## Text to read
[BEGIN]
Glock seems OK (even if I don't personally like 'em) and the new Springfield XD also seems to be a decent weapon (although I have not gotten to shoot one yet). I'm an H&K nut, so any of the USPs are excelent weapons...but they cost so bloody much!!!

Best to find something that just feels "right" to her. I, personally, like the .40S&W round to most others on the market today. I've found that the balance between recoil, knockdown, and penetration in that round is fairly tough to beat. .357 SIG is also a decent round, but a bit too expensive for me (spent all my money on the USP  ).


----------



## Remington 7400 (Dec 14, 2005)

Personally speaking, if i were a security guard I would want nothing less than a .45 ACP. For revolver I'd go with a .357 or maybe even a .41 magnum.

However, I'm a 6'1 240 pound man with a redicilous tolerance for recoil.

My recomendation for your girl friend is a full size semi auto in .40 S&W, look at Ruger, Beretta, or Sig, I wouldn't trust my life to a Glock. If recoil is a major issue, you could use a 9mm, but personally I wouldn't trust my life to a 9mm either.

For a revolver, look into a the Smith & Wesson Model 10, in .38 spcl.

For a back-up gun the .32 ACP is very nice, light, easily concealable, and loaded with Remington Golden Sabers, packs a real punch at close range, with very little recoil.


----------



## Dave_w (May 25, 2005)

.357? .44 Mag? Oh, come on...

...look, .38+P will stop anyone. I know this because my dad was a cop for 30 years, half my friends are cops, and I've seen what that particular load will do.

Revolvers chambered for .38+P still go pretty cheap, and you can load it with regular .38 for practice most of the time.

As for all that nonsense about lightly-built shooters not being able to handle magnum handguns...look, I weigh 130 tops, and I can shoot .44 mag all day with no problem. My girlfriend is only 100 or so, and she can do just the same. It's all about technique.

I'd go over to the packing.org website, and maybe glocktalk.com, too. You'll find a lot more cops on those sites, and that's who you really want to talk to.


----------
[END]
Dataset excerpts
[BEGIN]
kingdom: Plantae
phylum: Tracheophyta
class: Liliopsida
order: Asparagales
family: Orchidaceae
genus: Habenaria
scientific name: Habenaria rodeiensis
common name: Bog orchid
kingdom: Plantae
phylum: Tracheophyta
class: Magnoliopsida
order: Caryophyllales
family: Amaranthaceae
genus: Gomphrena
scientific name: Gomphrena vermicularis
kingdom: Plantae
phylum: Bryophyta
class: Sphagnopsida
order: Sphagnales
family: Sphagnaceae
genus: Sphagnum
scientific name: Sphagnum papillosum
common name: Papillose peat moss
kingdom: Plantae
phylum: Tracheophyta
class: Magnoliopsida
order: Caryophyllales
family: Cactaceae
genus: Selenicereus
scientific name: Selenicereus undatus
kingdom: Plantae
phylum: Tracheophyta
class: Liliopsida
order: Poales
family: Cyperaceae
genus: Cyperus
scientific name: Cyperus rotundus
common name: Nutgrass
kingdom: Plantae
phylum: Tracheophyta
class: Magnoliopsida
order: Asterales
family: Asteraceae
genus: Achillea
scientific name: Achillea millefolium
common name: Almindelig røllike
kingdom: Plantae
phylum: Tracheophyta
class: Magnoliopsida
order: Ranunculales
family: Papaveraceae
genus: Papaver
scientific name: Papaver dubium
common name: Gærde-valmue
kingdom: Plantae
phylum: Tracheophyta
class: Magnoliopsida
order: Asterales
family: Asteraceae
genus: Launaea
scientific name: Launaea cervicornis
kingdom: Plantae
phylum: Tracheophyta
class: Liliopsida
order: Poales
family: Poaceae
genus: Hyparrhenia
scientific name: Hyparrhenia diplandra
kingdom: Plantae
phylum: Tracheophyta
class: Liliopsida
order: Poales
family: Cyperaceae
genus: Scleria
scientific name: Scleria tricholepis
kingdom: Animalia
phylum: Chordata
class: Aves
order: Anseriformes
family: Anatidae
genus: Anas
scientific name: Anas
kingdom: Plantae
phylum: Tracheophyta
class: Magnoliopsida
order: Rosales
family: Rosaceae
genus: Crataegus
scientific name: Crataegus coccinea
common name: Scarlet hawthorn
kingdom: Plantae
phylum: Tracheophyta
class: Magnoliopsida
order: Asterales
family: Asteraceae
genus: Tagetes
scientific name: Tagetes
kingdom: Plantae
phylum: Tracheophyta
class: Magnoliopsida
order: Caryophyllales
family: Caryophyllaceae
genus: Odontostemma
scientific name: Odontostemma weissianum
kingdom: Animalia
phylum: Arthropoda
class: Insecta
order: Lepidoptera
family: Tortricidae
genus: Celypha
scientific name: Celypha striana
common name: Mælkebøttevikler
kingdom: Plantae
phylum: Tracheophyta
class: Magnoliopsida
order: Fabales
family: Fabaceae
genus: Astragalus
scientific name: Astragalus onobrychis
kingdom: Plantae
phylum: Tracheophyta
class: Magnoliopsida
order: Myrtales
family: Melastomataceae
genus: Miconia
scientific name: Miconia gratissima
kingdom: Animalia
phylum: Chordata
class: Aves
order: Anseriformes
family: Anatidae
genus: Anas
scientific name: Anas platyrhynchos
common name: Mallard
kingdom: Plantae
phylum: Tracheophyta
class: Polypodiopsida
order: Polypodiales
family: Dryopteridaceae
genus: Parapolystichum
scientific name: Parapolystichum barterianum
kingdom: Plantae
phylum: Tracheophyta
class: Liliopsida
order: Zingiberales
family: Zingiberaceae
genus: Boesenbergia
[END]
## Instructions for the task
Could you write out the forum thread starting with "## Dave_w (May" and going on through "all about technique.", replacing "technique" with "form"? Rely only on the forum thread for what comes next.

## Solution to the exercise
## Dave_w (May 25, 2005)

.357? .44 Mag? Oh, come on...

...look, .38+P will stop anyone. I know this because my dad was a cop for 30 years, half my friends are cops, and I've seen what that particular load will do.

Revolvers chambered for .38+P still go pretty cheap, and you can load it with regular .38 for practice most of the time.

As for all that nonsense about lightly-built shooters not being able to handle magnum handguns...look, I weigh 130 tops, and I can shoot .44 mag all day with no problem. My girlfriend is only 100 or so, and she can do just the same. It's all about form.